With this post, I admit that I may be being a bit too optimistic. Maybe, maybe not. But I must admit that I am pretty excited about what I see on the horizon. It’s like I am watching the onset of a storm. First you notice the clouds changing on the horizon; next you pay attention to the subtle pick up of wind speed. As the clouds gather strength, with certainty you know a storm is coming way before it starts to rain. Similarly with racial reconciliation those who are paying attention to the subtle signs of ministry landscape can sense that possibly a storm of change is coming:
- There have never been as many multiethnic and social justice conferences as there are now. One of the oldest, the Christian Community Development Association Conference (CCDA) is struggling with the great problem of outgrowing their traditional venues used.

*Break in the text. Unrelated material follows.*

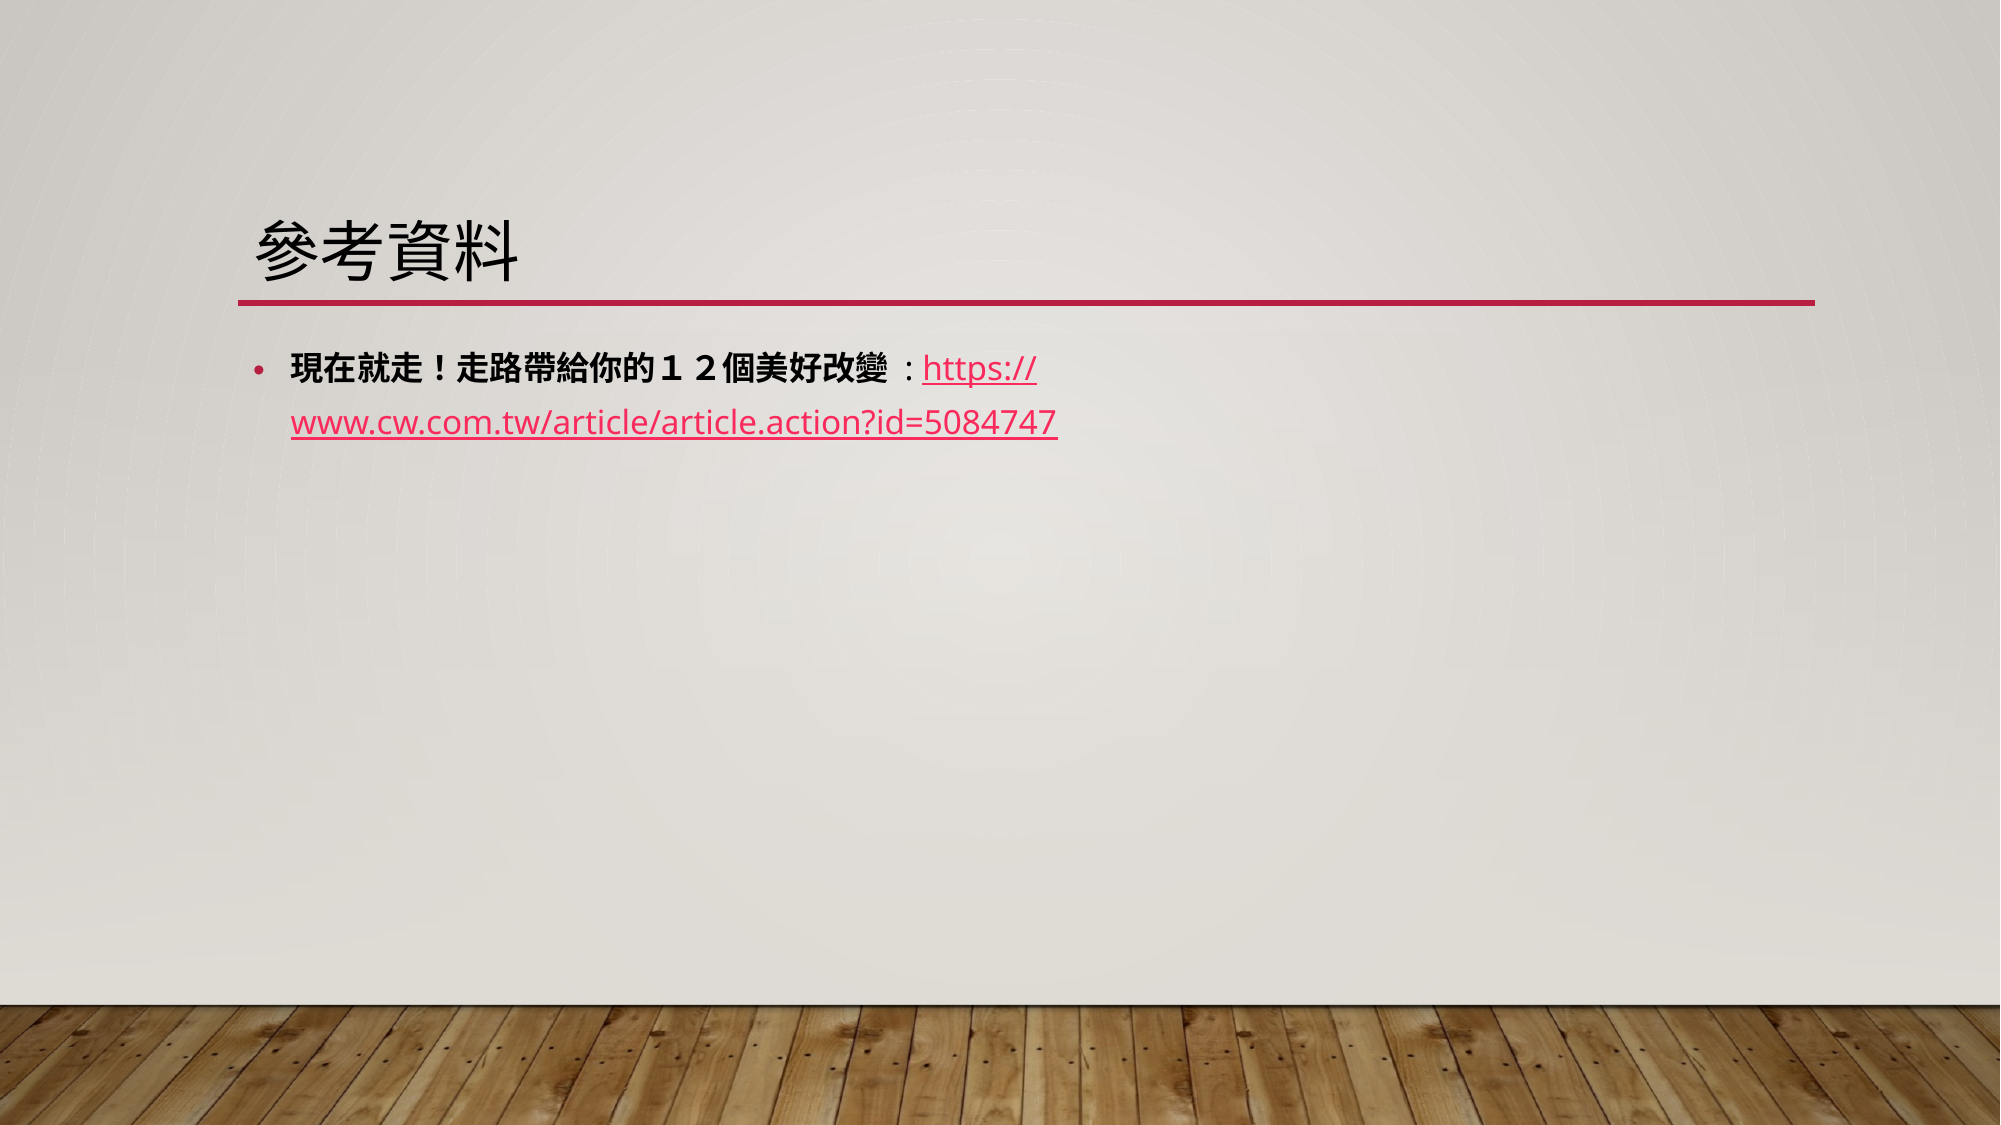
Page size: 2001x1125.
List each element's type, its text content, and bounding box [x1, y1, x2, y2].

picture [0, 1005, 2000, 1125]
title 參考資料 [238, 211, 1814, 330]
list 現在就走！走路帶給你的１２個美好改變 : https://www.cw.com.tw/article/article.action?id=5084747 [238, 330, 1814, 1010]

- The Justice Conference held annually in Portland, OR has emerged as a major event
- The largest annual gathering of church planters (around 4,000; Exponential Conference) has an entire workshop track dedicated to multiethnic ministry and leadership
- The Mosaix Global Network has formed and held its first multiethnic church conference
- Leaders of significant Christian influence such as Bill Hybels and Rick Warren have made racial reconciliation a significant part of their ministry
- Christian college campuses are beginning to respond to student desires by creating majors and starting centers to address reconciliation
Just this week I have read a blog post by Ed Stetzer challenging the church to become more diverse and contributed to an article for urbanfaith.com about denominations stepping up to the plate. Could it be there is a quiet movement of the Spirit of God that is causing ministry leaders to re-examine how they “do church” and within that examination is an effort to address what WEB DuBois called “the problem of the color line?” We can only hope and pray that during the year of the unveiling of the MLK memorial that indeed we are moving towards becoming the beloved community that he challenged the church to be.